Trump Tax Bill to Boost Biden’s Chip Tax Credit to 30%

The Senate’s draft tax bill calls for increasing an investment credit for semiconductor manufacturers, a potential boon for chipmakers that the Trump administration is urging to increase the size of their US projects.

The measure would increase the tax credit to 30% of investments in plants, up from 25%, giving chipmakers further incentive to break ground on new facilities before an existing 2026 deadline. Companies that start projects by the end of next year can continue to claim credits for continuous construction after that date — a policy that’s designed to get sites up and running while recognizing that chip factories take years to build.

The tax credit is one of the key incentives on offer from the 2022 Chips and Science Act, a bipartisan law that was a pillar of President Joe Biden’s domestic policy. The program also includes $39 billion in grants and up to $75 billion in loans for manufacturing projects, designed to boost the American semiconductor industry after decades of production shifting to Asia.

The tax credit, which isn’t capped, was already likely to be costlier than those other forms of subsidies — a function of how much investment the Chips Act has spurred. In almost every case, it will account for the greatest share of Chips Act incentives going to any one company, including those that didn’t win grant awards. Major beneficiaries of the grant program include Intel Corp., Taiwan Semiconductor Manufacturing Co., Samsung Electronics Co. and Micron Technology Inc.

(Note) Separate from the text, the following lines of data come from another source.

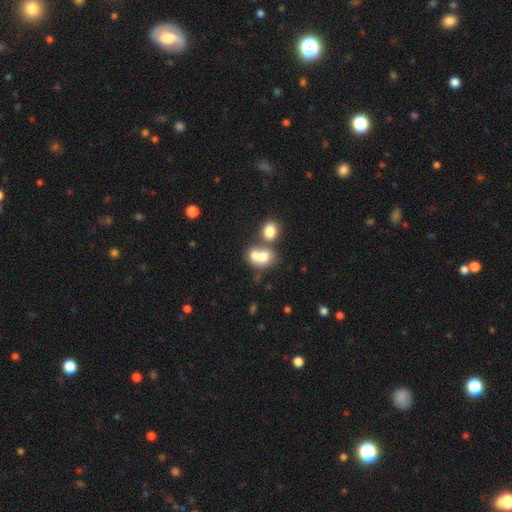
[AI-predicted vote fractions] Overall: smooth (70%). How rounded: round (59%; in between 40%). Merging: merger (65%).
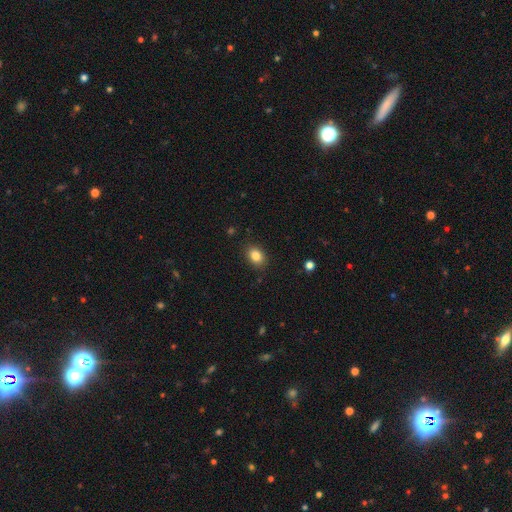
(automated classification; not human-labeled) The model was most divided on "how rounded": in between: 68%, round: 31%, cigar-shaped: 1%. More confident: merging — none (87%); smooth or featured — smooth (85%).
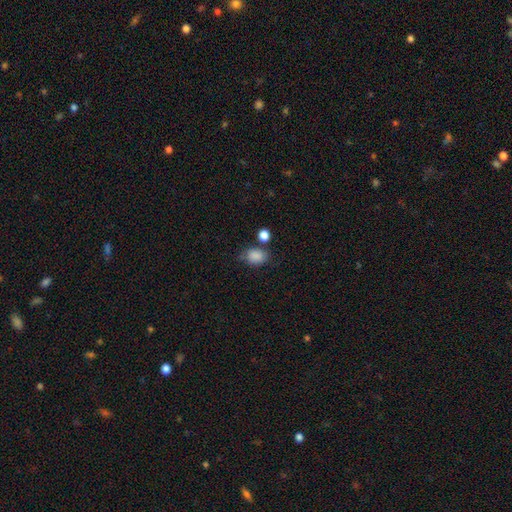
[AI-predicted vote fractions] This is clearly a smooth galaxy (86%). How rounded: likely in between (65%). Merging: likely none (65%).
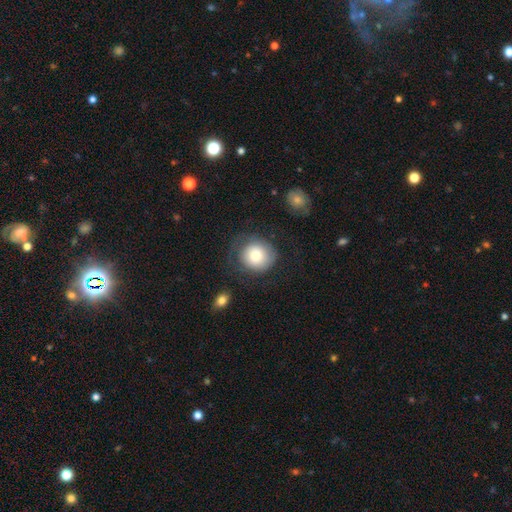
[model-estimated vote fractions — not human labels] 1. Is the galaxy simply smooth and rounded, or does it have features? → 72% smooth, 21% featured or disk, 8% star or artifact.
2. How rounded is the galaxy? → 87% round, 12% in between, 1% cigar-shaped.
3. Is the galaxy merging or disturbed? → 62% none, 21% minor disturbance, 15% major disturbance, 2% merger.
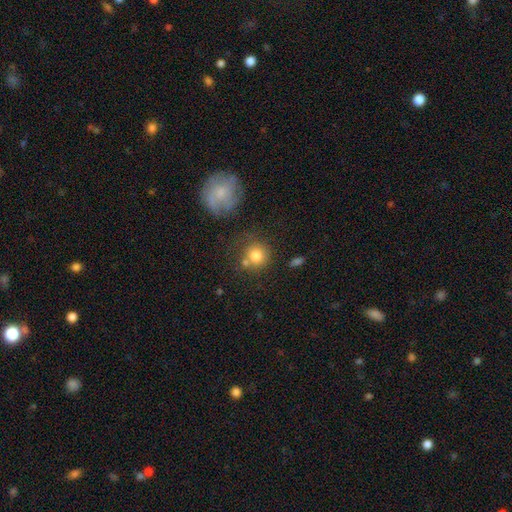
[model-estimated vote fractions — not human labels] A smooth galaxy with no disk features (81%) that is round (89%). Merging: none (60%).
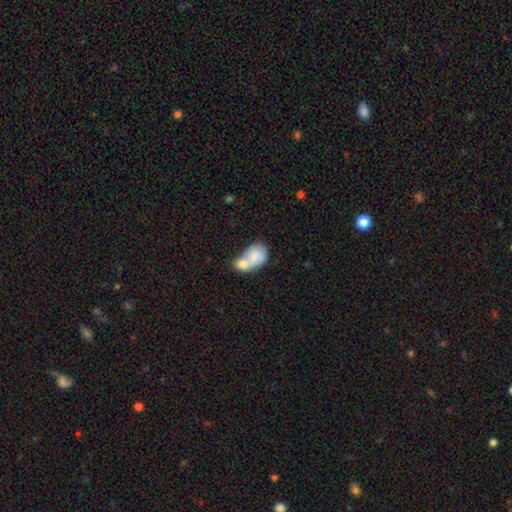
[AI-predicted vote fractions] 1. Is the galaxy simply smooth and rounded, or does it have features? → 72% smooth, 22% featured or disk, 6% star or artifact.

President Donald Trump earlier this year called for repealing the Chips Act, but lawmakers in both parties have shown little desire to eliminate subsidies that provide high-paying jobs in their districts, in a sector seen as critical to national security. The Commerce Department, meanwhile, has continued to implement the grant program — while urging larger investments and reworking terms of awards that took months to negotiate. “We’re getting more value for the same dollars,” Commerce Secretary Howard Lutnick said this month.